Кадры из фильма, снятого любительской кинокамерой «Кварц-2».
…Он стоит на пороге и что-то говорит быстро-быстро, потом вдруг высовывает язык. У него волнистые с проседью волосы, зачесанные назад, черные усы и волевой подбородок, как у всех у нас. А глаза бархатные, как у вола. Я играю на скрипке-четвертушке, иногда заглядывая в ноты. Менуэт Баха, ля минор, специально для меня подобранный великим учителем музыки Владимиром Ксаверьевым. Диезы и бемоли похожи на канделябры тронного зала. Творится действо, от которого по спине пробегают мурашки, и, о Боже, я причастен к этому. Пюпитра нет, ноты прислонены к белым пуховым подушкам на кровати. Папа подходит и смеется. Передние зубы немного стерлись. Камера делает панораму: слева от входа массивный платяной шкаф с зеркалом, никелированные кровати у окна — на одной спит бабушка, укрывшись черным пледом так, что видна только голова в темном платке, вторая кровать используется мною в качестве подставки для нот, справа круглый стол с ровными стопками учебников, вешалка с какими-то халатами и огромная, во всю стену, карта Советского Союза. И я, стриженный боксом маленький школяр в зеленой рубашке, с черной подушечкой на шее, стою и смотрю. Худой мальчик с серьезным взглядом. Папа снова высовывает язык и уходит в спальню — камера следует за ним, где возле супружеского ложа, на столике, стоит заправленная пишущая машинка «Оптима», а на полу там и сям разбросаны исписанные страницы. Он садится на кровать и начинает печатать, продолжая улыбаться. А дальше камера скользит по потолку, и внезапно в кадре возникает мама, еще молодая женщина с косой, зашпиленной на затылке. Она хохочет, запрокинув голову и закрыв глаза, и прядь волос дрожит на щеке…
— Буччу-Куыж![1] Где ты бродишь до сих пор? — окликнула меня мама.
Лихорадочно стал озираться по сторонам — куда бы спрятать камеру и пузырьки, поскольку из-за съемок я совсем забросил уроки, да еще хламу натаскал домой — лишний повод для взбучки. Наконец открыл обувной ящик и быстро запихнул туда все.

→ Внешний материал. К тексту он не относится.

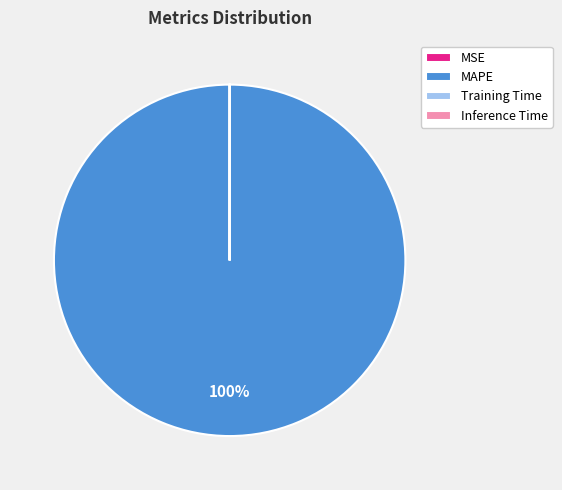

What is the largest slice in the pie chart?

MAPE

— Неужели не проголодался? — Мама появилась в белом переднике, руки в тесте, и от нее веет теплым уютом. Я бросился ей на шею, чтобы предотвратить неприятный разговор, но, увы, бесполезно. — Ты сегодня играл на скрипке? — спросила она строгим голосом.
— Конечно, мамочка, пять раз гамму и два раза этюд номер десять Гедике, — ответил я не моргнув глазом.
— Врет он все! — подала голос младшая сестра, Залинка.
— Мой руки — и за стол, после поговорим.
Из спальни, разминая поясницу, вышел папа. Он был очень серьезен, даже грустен.
— На мын комы, — сказал он по-осетински, — не получается.
— Давай помогу, — попытался я пошутить.
Мы стояли в тесной прихожей напротив детской. Дверь была хлипкая, застекленная, с зелеными занавесками. Толкнул ее ногой. В комнате горел свет, за столом сидела Жужу, старшая сестра, и что-то писала.
— Бери пример с сестры, — укоризненно произнесла мама, — видишь, она целыми днями учит уроки, а тебе б только мяч гонять да с Тенгизом якшаться. Он же старше тебя.
— Я не виноват, что Жужу глупее меня, — усмехнулся я, — она весь день сидит, а мне и пятнадцати минут хватает.
— Мам, скажи этому идиоту! — завизжала сестра, откинув длинные косы с бантами. Мне нравился ее нос с горбинкой, медовые глаза и длинные ресницы, что нет-нет да вспархивали, словно воробьиные крылышки.